There's a building mythology that surrounds startup founders. After languishing for decades, America has regained its reputation as an economic force—and it's largely due to the tech industry and innovators like Mark Zuckerberg and Jack Dorsey. Startup founders are, in a way, our new American heroes—like astronauts and cowboys of yore. As Tom Wolfe would put it, they're supposed to be made up of "the right stuff"—an ineffable mix of courage, determination and grit.

In such an intensely competitive environment, where everyone is aspiring to the top of the pyramid yet only a fraction get funded, “any little thing” could be your downfall, Severson says.

It’s not necessarily having depression or anxiety themselves that are unacceptable, Severson says. In fact, internal struggles are often seen as a “badge of honor.” Even Steve Jobs went through a dark period when he was kicked out of his own company—but he eventually returned and brought Apple back from the brink of bankruptcy, revolutionizing personal computing in the process. The key is that struggling is only seen as noble if you ultimately come back from it, proving your mettle.

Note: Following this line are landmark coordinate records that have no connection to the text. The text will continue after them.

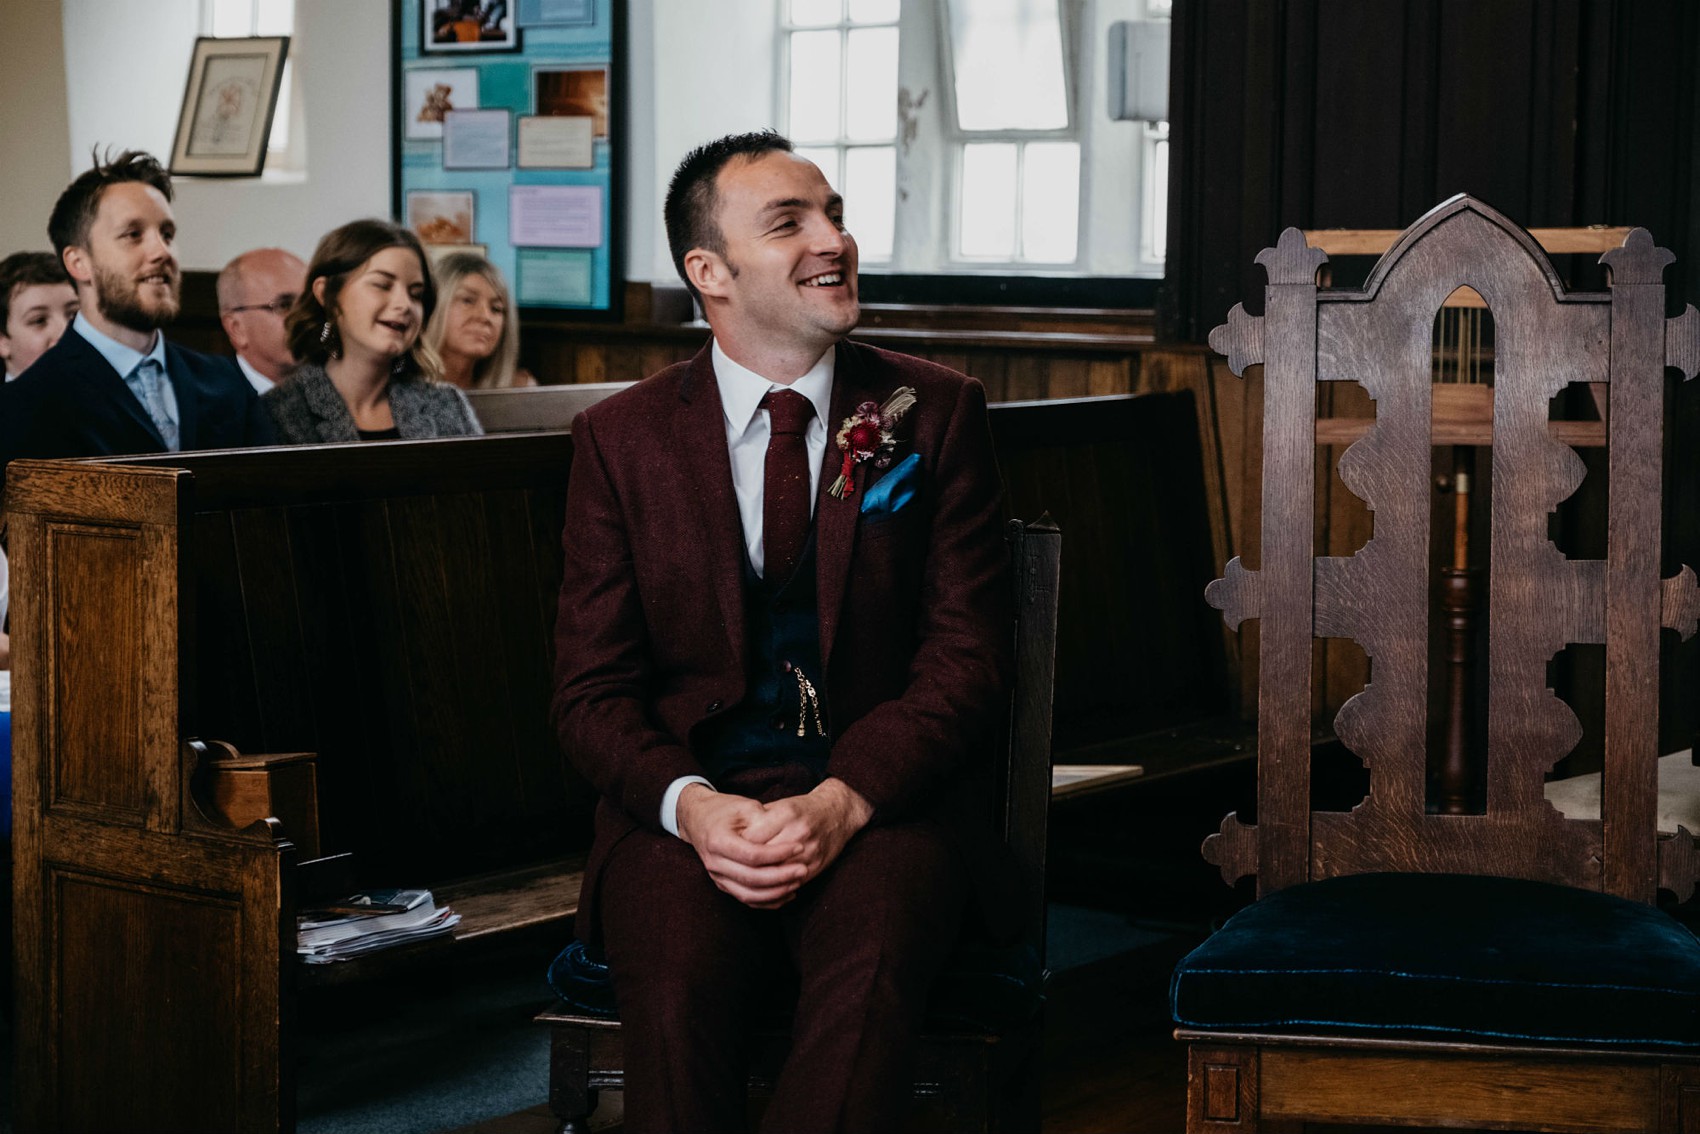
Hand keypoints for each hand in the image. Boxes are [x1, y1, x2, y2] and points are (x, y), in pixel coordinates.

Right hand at [676, 784, 809, 907]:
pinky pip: (746, 900)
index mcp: (718, 841)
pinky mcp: (723, 885)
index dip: (777, 853)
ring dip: (776, 892)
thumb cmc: (725, 809)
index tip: (799, 847)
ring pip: (748, 894)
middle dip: (781, 876)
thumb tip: (785, 834)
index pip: (752, 854)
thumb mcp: (744, 805)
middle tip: (803, 869)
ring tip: (798, 882)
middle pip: (751, 878)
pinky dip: (768, 901)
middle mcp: (715, 863)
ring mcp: (717, 877)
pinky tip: (788, 893)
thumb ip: (764, 818)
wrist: (698, 820)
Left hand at [738, 778, 873, 889]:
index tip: (729, 852)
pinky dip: (775, 888)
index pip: (753, 839)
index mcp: (786, 813)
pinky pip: (790, 883)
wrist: (838, 813)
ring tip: (745, 879)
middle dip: (746, 866)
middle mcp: (799, 832)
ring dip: (760, 880)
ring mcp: (810, 851)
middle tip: (734, 868)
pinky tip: (764, 887)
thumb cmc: (803, 809)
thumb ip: (758, 821)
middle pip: (763, 858)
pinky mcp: (816, 866)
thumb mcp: (779, 806)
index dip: (738, 849)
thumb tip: (735, 840)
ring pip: (776, 874)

“You’re rewarded for hiding those feelings or overcoming those feelings,” Campbell says. “Entrepreneurship is all about overcoming. You’re overcoming the adversity of starting a business and creating something from nothing. If you can’t overcome yourself it's like what the hell are you doing?”

As a result, founders find themselves in a bubble where they can’t talk to anyone about the issues they’re experiencing, says Severson, until they’ve conquered those feelings. You end up feeling “very alone.”